Work order | Your job is to write out each record precisely as it stands.

[Items from a dataset]
◆ ◆ ◆ ◆

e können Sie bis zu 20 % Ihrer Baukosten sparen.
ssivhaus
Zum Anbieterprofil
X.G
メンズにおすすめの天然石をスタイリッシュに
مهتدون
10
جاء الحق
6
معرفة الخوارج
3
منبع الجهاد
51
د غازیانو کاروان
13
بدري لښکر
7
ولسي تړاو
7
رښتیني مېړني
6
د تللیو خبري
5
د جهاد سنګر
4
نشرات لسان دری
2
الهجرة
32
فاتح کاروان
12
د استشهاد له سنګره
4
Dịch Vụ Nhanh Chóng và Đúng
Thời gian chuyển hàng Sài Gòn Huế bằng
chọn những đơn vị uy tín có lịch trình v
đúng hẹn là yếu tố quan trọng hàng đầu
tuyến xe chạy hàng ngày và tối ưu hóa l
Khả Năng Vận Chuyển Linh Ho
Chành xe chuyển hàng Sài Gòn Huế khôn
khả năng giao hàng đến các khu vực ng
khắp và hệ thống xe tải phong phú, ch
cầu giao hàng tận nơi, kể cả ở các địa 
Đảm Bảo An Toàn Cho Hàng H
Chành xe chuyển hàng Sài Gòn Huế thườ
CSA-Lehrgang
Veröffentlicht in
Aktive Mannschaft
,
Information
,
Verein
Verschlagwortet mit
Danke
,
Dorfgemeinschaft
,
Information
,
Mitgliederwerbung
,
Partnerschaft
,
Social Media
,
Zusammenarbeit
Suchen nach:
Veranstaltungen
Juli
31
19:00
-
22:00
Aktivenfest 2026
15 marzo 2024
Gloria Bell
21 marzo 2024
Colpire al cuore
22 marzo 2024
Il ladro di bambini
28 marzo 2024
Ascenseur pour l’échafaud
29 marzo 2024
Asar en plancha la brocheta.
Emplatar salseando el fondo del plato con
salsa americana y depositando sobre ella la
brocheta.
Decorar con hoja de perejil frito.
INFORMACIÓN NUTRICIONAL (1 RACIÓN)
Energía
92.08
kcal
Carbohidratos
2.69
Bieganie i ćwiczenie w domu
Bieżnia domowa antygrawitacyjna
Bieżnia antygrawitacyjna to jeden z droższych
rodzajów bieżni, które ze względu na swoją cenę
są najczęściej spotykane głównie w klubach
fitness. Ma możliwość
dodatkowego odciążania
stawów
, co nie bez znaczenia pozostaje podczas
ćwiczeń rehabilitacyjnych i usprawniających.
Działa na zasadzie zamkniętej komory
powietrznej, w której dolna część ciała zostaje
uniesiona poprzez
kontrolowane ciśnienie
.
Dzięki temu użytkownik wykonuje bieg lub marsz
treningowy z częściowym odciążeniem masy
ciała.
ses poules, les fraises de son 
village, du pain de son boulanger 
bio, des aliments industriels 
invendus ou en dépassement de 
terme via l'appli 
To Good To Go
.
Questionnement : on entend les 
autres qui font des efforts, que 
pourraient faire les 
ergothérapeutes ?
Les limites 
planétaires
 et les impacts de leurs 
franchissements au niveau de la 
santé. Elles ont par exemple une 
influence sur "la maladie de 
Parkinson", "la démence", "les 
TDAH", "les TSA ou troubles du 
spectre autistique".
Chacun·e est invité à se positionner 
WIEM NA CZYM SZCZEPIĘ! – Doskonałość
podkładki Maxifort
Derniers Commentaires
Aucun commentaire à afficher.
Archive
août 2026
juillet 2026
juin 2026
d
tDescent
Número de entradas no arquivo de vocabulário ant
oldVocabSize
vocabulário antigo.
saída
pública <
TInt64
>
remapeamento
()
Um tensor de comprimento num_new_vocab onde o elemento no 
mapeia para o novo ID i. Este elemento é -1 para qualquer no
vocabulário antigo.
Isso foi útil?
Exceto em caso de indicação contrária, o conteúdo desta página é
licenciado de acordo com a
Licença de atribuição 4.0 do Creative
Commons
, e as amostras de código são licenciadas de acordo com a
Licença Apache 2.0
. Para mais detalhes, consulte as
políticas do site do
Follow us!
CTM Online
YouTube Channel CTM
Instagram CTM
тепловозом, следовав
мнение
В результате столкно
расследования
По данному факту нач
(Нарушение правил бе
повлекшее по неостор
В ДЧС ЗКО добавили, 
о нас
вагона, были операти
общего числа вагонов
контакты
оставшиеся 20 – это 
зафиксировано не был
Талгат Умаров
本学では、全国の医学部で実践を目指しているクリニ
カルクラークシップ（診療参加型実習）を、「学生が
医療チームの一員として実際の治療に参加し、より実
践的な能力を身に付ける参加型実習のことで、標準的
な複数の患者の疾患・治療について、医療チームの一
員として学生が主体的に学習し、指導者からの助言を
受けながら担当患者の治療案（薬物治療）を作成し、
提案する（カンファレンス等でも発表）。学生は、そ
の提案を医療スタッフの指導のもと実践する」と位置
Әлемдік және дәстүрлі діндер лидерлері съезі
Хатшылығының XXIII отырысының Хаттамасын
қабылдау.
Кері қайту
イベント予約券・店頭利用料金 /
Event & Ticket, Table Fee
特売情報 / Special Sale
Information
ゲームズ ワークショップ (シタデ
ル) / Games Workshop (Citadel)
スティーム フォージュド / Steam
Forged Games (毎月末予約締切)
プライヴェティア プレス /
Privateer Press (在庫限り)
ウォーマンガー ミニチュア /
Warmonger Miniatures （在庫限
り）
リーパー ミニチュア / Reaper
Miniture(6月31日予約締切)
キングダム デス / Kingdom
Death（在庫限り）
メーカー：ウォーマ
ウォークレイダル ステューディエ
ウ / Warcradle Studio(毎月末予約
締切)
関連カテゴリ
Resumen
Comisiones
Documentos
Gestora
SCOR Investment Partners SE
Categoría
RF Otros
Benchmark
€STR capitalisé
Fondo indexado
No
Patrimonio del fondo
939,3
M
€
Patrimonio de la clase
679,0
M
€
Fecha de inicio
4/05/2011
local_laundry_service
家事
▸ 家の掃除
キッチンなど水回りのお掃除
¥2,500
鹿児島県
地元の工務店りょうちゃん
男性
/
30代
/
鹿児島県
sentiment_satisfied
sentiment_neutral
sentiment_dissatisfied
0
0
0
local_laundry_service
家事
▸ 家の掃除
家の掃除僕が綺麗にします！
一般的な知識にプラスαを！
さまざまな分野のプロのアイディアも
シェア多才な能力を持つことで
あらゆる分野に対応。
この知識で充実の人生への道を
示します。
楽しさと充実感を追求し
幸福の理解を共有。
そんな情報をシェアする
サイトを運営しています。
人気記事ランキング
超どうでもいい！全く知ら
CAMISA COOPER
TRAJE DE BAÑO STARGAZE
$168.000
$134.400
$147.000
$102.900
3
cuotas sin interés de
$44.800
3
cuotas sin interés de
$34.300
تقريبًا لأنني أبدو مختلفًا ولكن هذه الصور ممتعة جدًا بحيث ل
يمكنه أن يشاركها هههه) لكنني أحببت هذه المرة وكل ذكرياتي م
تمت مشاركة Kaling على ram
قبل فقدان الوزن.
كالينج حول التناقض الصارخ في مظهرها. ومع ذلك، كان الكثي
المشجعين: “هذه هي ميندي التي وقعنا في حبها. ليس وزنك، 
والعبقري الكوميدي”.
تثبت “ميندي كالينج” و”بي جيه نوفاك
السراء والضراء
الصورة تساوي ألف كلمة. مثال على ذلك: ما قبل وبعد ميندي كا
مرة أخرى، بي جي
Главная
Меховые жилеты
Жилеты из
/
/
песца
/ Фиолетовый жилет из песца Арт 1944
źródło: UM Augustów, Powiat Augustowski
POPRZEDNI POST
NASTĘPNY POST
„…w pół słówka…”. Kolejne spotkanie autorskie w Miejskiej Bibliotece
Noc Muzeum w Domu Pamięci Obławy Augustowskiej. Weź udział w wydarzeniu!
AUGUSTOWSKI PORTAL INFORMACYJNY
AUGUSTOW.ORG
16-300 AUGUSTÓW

◆ ◆ ◆ ◆

Answer section |
e können Sie bis zu 20 % Ihrer Baukosten sparen.
ssivhaus
Zum Anbieterprofil
X.G
メンズにおすすめの天然石をスタイリッシュに
مهتدون
10
جاء الحق
6
معرفة الخوارج
3
منبع الجهاد
51
د غازیانو کاروان
13
بدري لښکر
7
ولسي تړاو
7
رښتیني مېړني
6
د تللیو خبري
5
د جهاد سنګر
4
نشرات لسان دری
2
الهجرة
32
فاتح کاروان
12
د استشهاد له سنګره
4
Dịch Vụ Nhanh Chóng và Đúng
Thời gian chuyển hàng Sài Gòn Huế bằng
chọn những đơn vị uy tín có lịch trình v
đúng hẹn là yếu tố quan trọng hàng đầu
tuyến xe chạy hàng ngày và tối ưu hóa l
Khả Năng Vận Chuyển Linh Ho
Chành xe chuyển hàng Sài Gòn Huế khôn
khả năng giao hàng đến các khu vực ng
khắp và hệ thống xe tải phong phú, ch
cầu giao hàng tận nơi, kể cả ở các địa 
Đảm Bảo An Toàn Cho Hàng H
Chành xe chuyển hàng Sài Gòn Huế thườ
CSA-Lehrgang
Veröffentlicht in
Aktive Mannschaft
,
Information
,
Verein
Verschlagwortet mit
Danke
,
Dorfgemeinschaft
,
Information
,
Mitgliederwerbung
,
Partnerschaft
,
Social Media
,
Zusammenarbeit
Suchen nach:
Veranstaltungen
Juli
31
19:00
-
22:00
Aktivenfest 2026
15 marzo 2024
Gloria Bell
21 marzo 2024
Colpire al cuore
22 marzo 2024
Il ladro di bambini
28 marzo 2024
Ascenseur pour l’échafaud
29 marzo 2024
Asar en plancha la brocheta.
Emplatar salseando el fondo del plato con
salsa americana y depositando sobre ella la
brocheta.
Decorar con hoja de perejil frito.
INFORMACIÓN NUTRICIONAL (1 RACIÓN)
Energía
92.08
kcal
Carbohidratos
2.69
Bieganie i ćwiczenie w domu
Bieżnia domowa antygrawitacyjna
Bieżnia antygrawitacyjna to jeden z droższych
rodzajów bieżni, które ze względu na swoją cenę
są najczęściej spotykane głównie w klubach
fitness. Ma możliwość
dodatkowego odciążania
stawów
, co nie bez znaczenia pozostaje podczas
ćwiczeń rehabilitacyjnych i usprawniających.
Działa na zasadzie zamkniętej komory
powietrznej, w której dolna część ciała zostaje
uniesiona poprzez
kontrolowane ciśnienie
.
Dzięki temu użytkownik wykonuje bieg lub marsz
treningowy z częściowym odciążeniem masy
ciała.
ses poules, les fraises de son 
village, du pain de son boulanger 
bio, des aliments industriels 
invendus ou en dépassement de 
terme via l'appli 
To Good To Go
.
Questionnement : on entend les 
autres qui font des efforts, que 
pourraient faire les 
ergothérapeutes ?
Les limites 
planétaires
 et les impacts de leurs 
franchissements au niveau de la 
santé. Elles ont par exemple une 
influence sur "la maladie de 
Parkinson", "la démence", "les 
TDAH", "les TSA ou troubles du 
spectre autistique".
Chacun·e est invité à se positionner 
WIEM NA CZYM SZCZEPIĘ! – Doskonałość
podkładki Maxifort
Derniers Commentaires
Aucun commentaire à afficher.
Archive
août 2026
juillet 2026
juin 2026
d
tDescent
Número de entradas no arquivo de vocabulário ant
oldVocabSize
vocabulário antigo.
saída
pública <
TInt64
>
remapeamento
()
Um tensor de comprimento num_new_vocab onde o elemento no 
mapeia para o novo ID i. Este elemento é -1 para qualquer no
vocabulário antigo.
Isso foi útil?
Exceto em caso de indicação contrária, o conteúdo desta página é
licenciado de acordo com a
Licença de atribuição 4.0 do Creative
Commons
, e as amostras de código são licenciadas de acordo com a
Licença Apache 2.0
. Para mais detalhes, consulte as
políticas do site do
Follow us!
CTM Online
YouTube Channel CTM
Instagram CTM
тепловозом, следовав
мнение
В результате столкно
расследования
По данному факту нач
(Нарушение правил бе
повлекшее по неостор
В ДЧС ЗКО добавили, 
о нас
вагона, были операти
общего числа вагонов
контакты
оставшиеся 20 – это 
зафиксировано не был
Талгат Умаров
本学では、全国の医学部で実践を目指しているクリニ
カルクラークシップ（診療参加型実習）を、「学生が
医療チームの一員として実際の治療に参加し、より実
践的な能力を身に付ける参加型実習のことで、標準的
な複数の患者の疾患・治療について、医療チームの一
員として学生が主体的に学習し、指導者からの助言を
受けながら担当患者の治療案（薬物治療）を作成し、
提案する（カンファレンス等でも発表）。学生は、そ
の提案を医療スタッフの指導のもと実践する」と位置
Әлемдік және дәстүрлі діндер лидерлері съезі
Хатшылығының XXIII отырысының Хаттамасын
қабылдау.
Кері қайту
イベント予約券・店頭利用料金 /
Event & Ticket, Table Fee
特売情報 / Special Sale
Information
ゲームズ ワークショップ (シタデ
ル) / Games Workshop (Citadel)
スティーム フォージュド / Steam
Forged Games (毎月末予約締切)
プライヴェティア プレス /
Privateer Press (在庫限り)
ウォーマンガー ミニチュア /
Warmonger Miniatures （在庫限
り）
リーパー ミニチュア / Reaper
Miniture(6月31日予約締切)
キングダム デス / Kingdom
Death（在庫限り）
メーカー：ウォーマ
ウォークレイダル ステューディエ
ウ / Warcradle Studio(毎月末予約
締切)
関連カテゴリ
Resumen
Comisiones
Documentos
Gestora
SCOR Investment Partners SE
Categoría
RF Otros
Benchmark
€STR capitalisé
Fondo indexado
No
Patrimonio del fondo
939,3
M
€
Patrimonio de la clase
679,0
M
€
Fecha de inicio
4/05/2011
local_laundry_service
家事
▸ 家の掃除
キッチンなど水回りのお掃除
¥2,500
鹿児島県
地元の工務店りょうちゃん
男性
/
30代
/
鹿児島県
sentiment_satisfied
sentiment_neutral
sentiment_dissatisfied
0
0
0
local_laundry_service
家事
▸ 家の掃除
家の掃除僕が綺麗にします！
一般的な知識にプラスαを！
さまざまな分野のプロのアイディアも
シェア多才な能力を持つことで
あらゆる分野に対応。
この知識で充実の人生への道を
示します。
楽しさと充実感を追求し
幸福の理解を共有。
そんな情報をシェアする
サイトを運営しています。
人気記事ランキング
超どうでもいい！全く知ら
CAMISA COOPER
TRAJE DE BAÑO STARGAZE
$168.000
$134.400
$147.000
$102.900
3
cuotas sin interés de
$44.800
3
cuotas sin interés de
$34.300
تقريبًا لأنني أبدو مختلفًا ولكن هذه الصور ممتعة جدًا بحيث ل
يمكنه أن يشاركها هههه) لكنني أحببت هذه المرة وكل ذكرياتي م
تمت مشاركة Kaling على ram
قبل فقدان الوزن.
كالينج حول التناقض الصارخ في مظهرها. ومع ذلك، كان الكثي
المشجعين: “هذه هي ميندي التي وقعنا في حبها. ليس وزنك، 
والعبقري الكوميدي”.
تثبت “ميندي كالينج” و”بي جيه نوفاك
السراء والضراء
الصورة تساوي ألف كلمة. مثال على ذلك: ما قبل وبعد ميندي كا
مرة أخرى، بي جي
Главная
Меховые жилеты
Жилеты из
/
/
песца
/ Фиолетовый жилет из песца Арт 1944
źródło: UM Augustów, Powiat Augustowski
POPRZEDNI POST
NASTĘPNY POST
„…w pół słówka…”. Kolejne spotkanie autorskie w Miejskiej Bibliotece
Noc Muzeum w Domu Pamięci Obławy Augustowskiej. Weź udział w wydarzeniu!
AUGUSTOWSKI PORTAL INFORMACYJNY
AUGUSTOW.ORG
16-300 AUGUSTÓW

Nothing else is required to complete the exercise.